Most recent and most exciting is the open house and lacto -fermenting workshop I participated in this past weekend at Koviashuvik Local Living school. It was a very inspiring weekend. The school itself is just a wonder; with an earth bermed root cellar and green house, amazing compost bins, awesome garden, solar dehydrator. I left the open house thinking that moving off grid does not have to be all that complicated if you just keep your systems simple. Food for thought. The class was great, in that, it answered some questions for me about long term storage of fermented veggies. The ease of this method of food preservation is going to find its way in to my food preservation regimen for the simplicity and low energy technique it provides. Lacto-fermented foods are also really good for you and do not rely on many outside imputs such as vinegar and sugar. Just salt and a few good sized jugs and I will be good to go.
This summer has given our family a good chance to relax after the last couple of busy summers. Each morning I go out to collect some wild foods, herbs from the garden and summer produce. The garden is not as bountiful as I hoped this year. I think it may be a matter of building up fertility. It is our first year in the space so it may be a matter of investing labor and good portions of compost. I just heard on the radio yesterday that Late Blight has appreared again this year so we will be keeping a close eye on our potatoes and tomatoes for any sign.I have hedged my bets with a CSA share this summer to make sure that we put up enough food so that we can cut our grocery bill in half by fall. We have ordered broiler chicks and they should be arriving soon. Our thinking is that we can grow them quickly and feed them with a lot of the by product from the garden.
Last week a friend invited a group of us over to make mozzarella cheese. We each brought our gallons of milk.
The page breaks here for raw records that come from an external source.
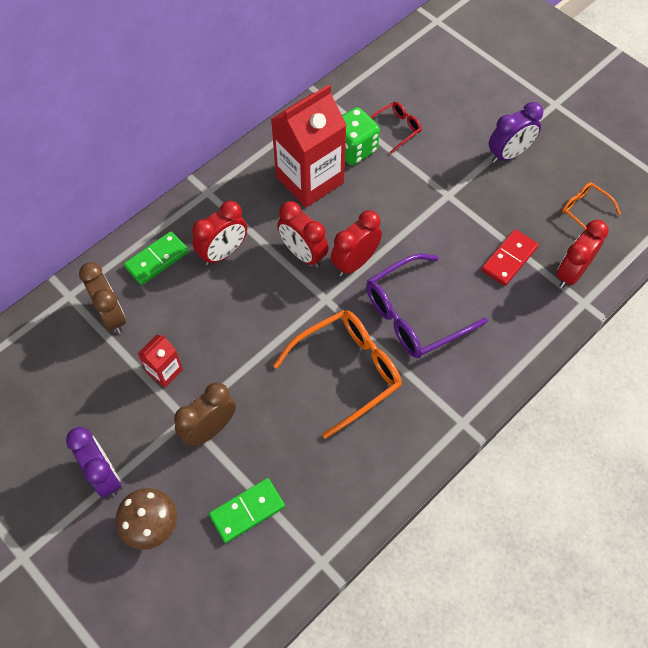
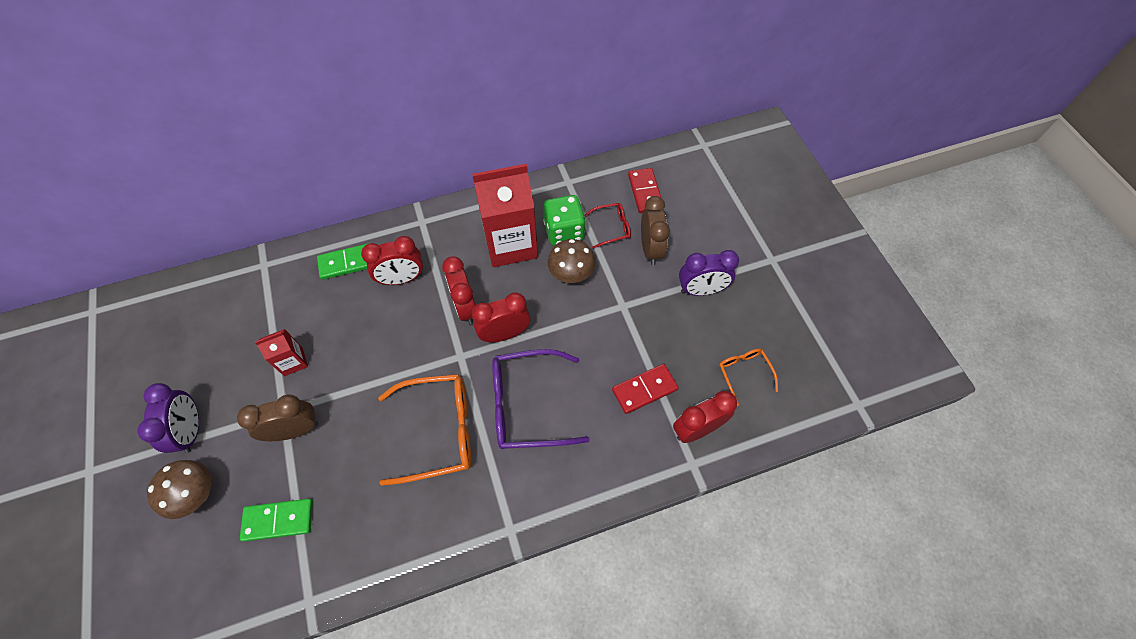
camera: 25 degrees right, 0 degrees up
brown clock [79,262,126,333] -> brown clock moved to [641,196,670,265]
none -> brown mushroom [547,239,595,283]
none -> red domino [628,168,661,213]

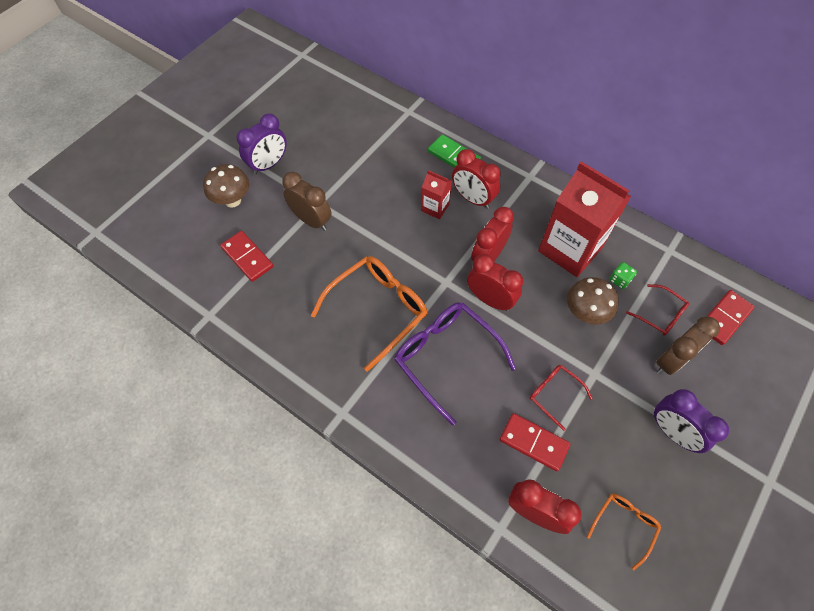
camera: 55 degrees right, 0 degrees up
green domino [240,499,313,542] -> red domino [220,231,274,282]
red carton [255,329,308,376] -> red carton moved to [421,170,452,219]
orange glasses [378,374,471,486] -> orange glasses turned 90 degrees counterclockwise [311,256,428,372]
green dice [543,195,586,246] -> green dice [609,262,637,289], size x0.48
none -> red glasses [530,365,593,431]

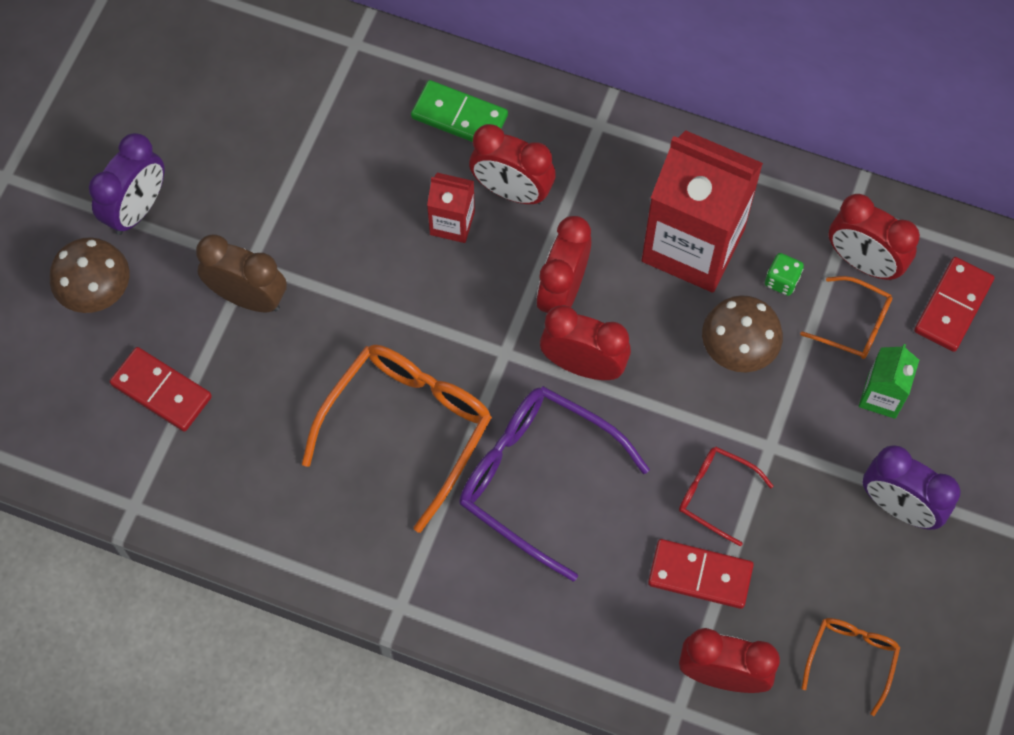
camera: 15 degrees left, 5 degrees up
red glasses [626,284,689,336] -> orange glasses [800,276,892,359]
brown clock [656,316,720,375] -> green carton [859,344,919,419]
none -> red clock [828,194,920,280]

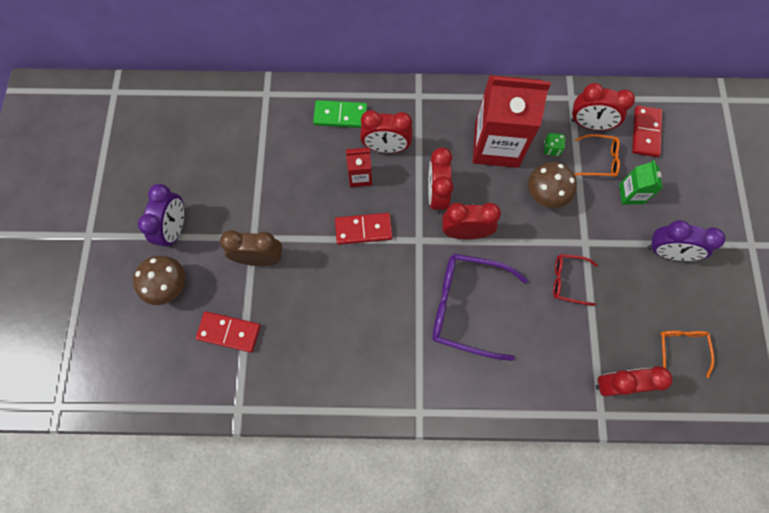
camera: 20 degrees left, 5 degrees up
orange glasses [302,345,492,533] -> none
red domino [648,539,754,609] -> red domino moved to [335,213,393,245]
Mine survived the the curdling but would not pull together. It was still good for putting on homemade pizza. Now that I have worked throught the process I plan to try again soon. I will use the recipe from "Animal, Vegetable, Miracle" by Barbara Kingsolver. This should save us a good amount of money. The cheese weighed nearly a pound and cost about 5.00 to make. Much cheaper than a pound of mozzarella at the supermarket and made from mostly local ingredients.
The cupboard shelves are filling up. I find myself with a good rhythm. Each morning I fill the dehydrator. There is plenty of chicken stock, jams and dried kale. I have begun planting my fall garden. There is more broccoli, chard, spinach, beets and carrots in the ground with more spaces to fill with spinach. My favorite new crop to grow are shallots. I love planting 10 seeds and getting 50 shallots in return. I can save some of these for planting next spring. Also the shallots last longer than keeping onions so will be the last onion we eat before spring onions are planted. A good crop for closing the loop.
Evan is 5 years old and we were on the fence about whether to homeschool him or not. We have decided to homeschool him and take advantage of music, art and gym at our local school while we get our feet under us.
Finally, the knitting needles took their summer hiatus during the height of gardening season but I have picked up the needles to finish a few projects. I have not forgotten about the Plant A row Challenge. I hope to be back on line by September to hear how everyone has done with their gardens. I hope you are all well.